**Instructions for the task:**
Say the data back exactly as it is written below.

▼▼▼

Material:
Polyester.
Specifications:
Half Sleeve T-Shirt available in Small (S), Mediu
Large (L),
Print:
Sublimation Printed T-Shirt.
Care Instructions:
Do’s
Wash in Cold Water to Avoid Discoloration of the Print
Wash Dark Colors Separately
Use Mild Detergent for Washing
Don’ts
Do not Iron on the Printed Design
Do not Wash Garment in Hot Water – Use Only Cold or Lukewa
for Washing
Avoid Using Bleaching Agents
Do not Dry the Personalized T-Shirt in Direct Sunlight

▲▲▲

**Response area:**
Material:
Polyester.
Specifications:
Half Sleeve T-Shirt available in Small (S), Mediu
Large (L),
Print:
Sublimation Printed T-Shirt.
Care Instructions:
Do’s
Wash in Cold Water to Avoid Discoloration of the Print
Wash Dark Colors Separately
Use Mild Detergent for Washing
Don’ts
Do not Iron on the Printed Design
Do not Wash Garment in Hot Water – Use Only Cold or Lukewa
for Washing
Avoid Using Bleaching Agents
Do not Dry the Personalized T-Shirt in Direct Sunlight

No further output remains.